Dean's Column: Bold Moves Toward a New Curriculum

Dean JossAbout once a decade, a business school takes a deep look at its curriculum and asks important questions about the knowledge and skills students need for the many years of management practice they have ahead. At my request, Professor Garth Saloner led a task force of 11 faculty, alumni, and staff members to review the MBA Program.

In May, our faculty overwhelmingly accepted a bold vision for the School. These new ideas do not tweak at the margins. To be sure, the fundamentals—finance, accounting, operations, marketing and strategy, organizational behavior, and economics—are still there. However, the plan capitalizes on the enormous advantages of the School’s small size and creates a highly personal program with significant faculty-student advising. Four key elements characterize the new educational model: a customized program; a deeper, more engaging intellectual experience; a more global curriculum; and expanded leadership and communication development.

First, the curriculum will be customized to each student. After a common program in the first quarter, students will face no required courses, but rather a set of distribution requirements that will give them broad general management knowledge. The suite of requirements will vary by pace, depth, and assumed knowledge in order to challenge every student regardless of experience. In some cases “flavors” of a given topic will be offered, so that students can tailor their curriculum to career goals. The initial common courses will raise fundamental questions of managerial relevance and will include these four: Teams and Organizational Behavior, Strategic Leadership, Managerial Finance, and The Global Context of Management. Each student also will form an advising relationship with a faculty member. Aided by placement exams, the student and advisor will craft an individual study plan. Students come to the MBA Program with extremely diverse academic and work experience and varying career goals. The new program will channel students into courses that will challenge and prepare them, regardless of their background.

Second, the new curriculum will foster a much deeper intellectual exploration of both broad and narrow subjects. This will begin in a fifth course, tentatively titled Critical Analytical Thinking, that will be offered in the first quarter. In seminars of fewer than 20 people, students will examine issues that transcend any single function or discipline, such as: What responsibilities does a corporation have to society? When do markets perform well, and when do they perform poorly? When does it make sense to exercise discretion; when should relatively rigid rules govern behavior? Students will be taught to think and argue about such issues clearly, concisely, and analytically, setting the tone for the rest of the program.

• [Entries supplied]:
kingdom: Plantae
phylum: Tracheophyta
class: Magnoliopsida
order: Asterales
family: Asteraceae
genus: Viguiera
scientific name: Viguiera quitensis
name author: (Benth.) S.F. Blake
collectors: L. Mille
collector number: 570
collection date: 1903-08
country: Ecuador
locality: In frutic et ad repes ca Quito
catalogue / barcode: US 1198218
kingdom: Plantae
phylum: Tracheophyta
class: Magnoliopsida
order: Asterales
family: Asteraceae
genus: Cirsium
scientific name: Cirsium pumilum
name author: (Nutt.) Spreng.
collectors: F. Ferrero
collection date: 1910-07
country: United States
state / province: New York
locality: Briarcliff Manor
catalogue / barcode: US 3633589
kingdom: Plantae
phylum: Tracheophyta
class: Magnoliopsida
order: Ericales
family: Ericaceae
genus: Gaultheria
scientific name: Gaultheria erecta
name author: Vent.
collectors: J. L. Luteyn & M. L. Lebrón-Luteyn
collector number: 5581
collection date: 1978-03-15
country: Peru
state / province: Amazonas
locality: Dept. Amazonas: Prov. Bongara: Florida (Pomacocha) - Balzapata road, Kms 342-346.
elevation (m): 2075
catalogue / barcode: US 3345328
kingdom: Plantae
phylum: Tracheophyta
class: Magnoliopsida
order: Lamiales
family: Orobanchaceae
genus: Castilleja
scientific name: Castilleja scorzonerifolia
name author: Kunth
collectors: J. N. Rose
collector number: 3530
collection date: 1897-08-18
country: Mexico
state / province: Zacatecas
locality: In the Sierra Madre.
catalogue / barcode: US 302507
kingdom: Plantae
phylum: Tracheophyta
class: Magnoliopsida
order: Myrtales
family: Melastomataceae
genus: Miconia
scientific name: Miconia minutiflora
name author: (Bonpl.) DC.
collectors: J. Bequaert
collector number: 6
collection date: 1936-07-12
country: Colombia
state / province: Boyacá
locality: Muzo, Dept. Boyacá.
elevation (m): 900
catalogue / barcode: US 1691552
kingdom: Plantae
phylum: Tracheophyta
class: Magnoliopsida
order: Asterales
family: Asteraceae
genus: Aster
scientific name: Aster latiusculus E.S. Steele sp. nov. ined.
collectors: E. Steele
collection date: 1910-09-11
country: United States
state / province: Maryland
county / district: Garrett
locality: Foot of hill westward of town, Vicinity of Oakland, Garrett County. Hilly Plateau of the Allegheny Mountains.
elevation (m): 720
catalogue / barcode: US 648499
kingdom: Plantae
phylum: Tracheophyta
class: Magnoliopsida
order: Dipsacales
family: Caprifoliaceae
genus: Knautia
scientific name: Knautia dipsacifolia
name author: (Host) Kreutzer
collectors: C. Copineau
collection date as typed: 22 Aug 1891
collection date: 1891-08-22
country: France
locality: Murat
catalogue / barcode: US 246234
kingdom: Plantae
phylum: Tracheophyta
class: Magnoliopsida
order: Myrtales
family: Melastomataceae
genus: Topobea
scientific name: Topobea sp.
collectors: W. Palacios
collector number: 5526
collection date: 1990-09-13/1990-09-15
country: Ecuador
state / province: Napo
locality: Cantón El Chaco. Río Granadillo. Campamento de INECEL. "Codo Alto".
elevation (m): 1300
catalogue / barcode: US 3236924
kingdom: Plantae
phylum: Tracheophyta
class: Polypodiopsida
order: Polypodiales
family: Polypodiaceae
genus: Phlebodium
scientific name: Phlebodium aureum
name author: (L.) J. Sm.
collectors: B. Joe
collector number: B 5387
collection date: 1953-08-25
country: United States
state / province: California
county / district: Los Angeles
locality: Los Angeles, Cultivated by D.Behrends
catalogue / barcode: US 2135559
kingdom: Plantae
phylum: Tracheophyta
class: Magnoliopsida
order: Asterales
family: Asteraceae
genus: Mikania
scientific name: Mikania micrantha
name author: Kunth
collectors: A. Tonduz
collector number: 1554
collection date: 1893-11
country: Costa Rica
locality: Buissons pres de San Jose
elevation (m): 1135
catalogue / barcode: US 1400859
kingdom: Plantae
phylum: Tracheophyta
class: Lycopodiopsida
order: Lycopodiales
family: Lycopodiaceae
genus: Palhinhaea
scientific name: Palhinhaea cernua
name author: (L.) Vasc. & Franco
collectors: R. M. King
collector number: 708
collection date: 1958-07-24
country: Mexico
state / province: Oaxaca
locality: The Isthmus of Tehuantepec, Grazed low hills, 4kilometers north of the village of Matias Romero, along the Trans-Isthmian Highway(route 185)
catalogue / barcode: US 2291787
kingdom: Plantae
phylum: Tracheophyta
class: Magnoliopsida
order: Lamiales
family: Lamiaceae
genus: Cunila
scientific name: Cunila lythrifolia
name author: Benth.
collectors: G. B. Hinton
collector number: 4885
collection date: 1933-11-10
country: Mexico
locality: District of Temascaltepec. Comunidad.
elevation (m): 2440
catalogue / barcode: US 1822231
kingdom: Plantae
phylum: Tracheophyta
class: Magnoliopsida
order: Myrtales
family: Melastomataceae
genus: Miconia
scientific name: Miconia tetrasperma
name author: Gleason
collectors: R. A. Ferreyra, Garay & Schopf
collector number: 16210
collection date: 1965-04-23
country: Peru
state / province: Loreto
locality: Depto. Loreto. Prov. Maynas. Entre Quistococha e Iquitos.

• [Work to do]:
(a) Name the initial common courses that the dean's column on the new MBA curriculum says students will take.
(b) According to the dean's column on the new MBA curriculum, who led the task force that reviewed the MBA Program?
(c) Carry on the dean's column on the new MBA curriculum from the end of its last sentence.
Nothing in the listing is required here.

• [Answers below]:
(a) Teams and Organizational Behavior, Strategic Leadership, Managerial Finance, and The Global Context of Management

(b) Professor Garth Saloner

(c)
We will press students to think across disciplines and functions. And improved placement will engage students more effectively. A second-year fall schedule will feature intensive one-week seminars, in which students will delve into specific subjects. The School also plans to add to its Bass Seminars, funded in part by a recent $30 million gift from Robert M. Bass, MBA ’74. The seminars, as small as 10 people, move students beyond passive learning and into topics of their own choosing. Guided by supervising faculty, the students are largely responsible for creating the content of their courses.

Third, the plan calls for enhancements to the global management curriculum. This begins with the first-quarter course, The Global Context of Management. The school will continue to globalize its cases and courses, and a global experience, such as an international internship, an overseas service-learning trip, or a student exchange, will be required of students during their two years at the School.

Finally, the new curriculum includes expanded leadership and communication development. The Strategic Leadership course will integrate leadership development, strategy, and implementation. Critical Analytical Thinking will hone students’ written and oral communication skills. In a new capstone seminar near the end of the two years, students will synthesize what they have learned, examine strengths and weaknesses in their personal leadership style, and reflect on how they hope to achieve their goals as they embark on their careers.

Taking the MBA Program to this new level will require significant funding, a 5 to 10 percent increase in faculty, and ultimately, a new facility with flexible classrooms to accommodate more and smaller classes. Following the approval of a campus concept by the trustees in June, we are making plans for new buildings. Please join me in embracing this new vision, about which you will hear more in the fall.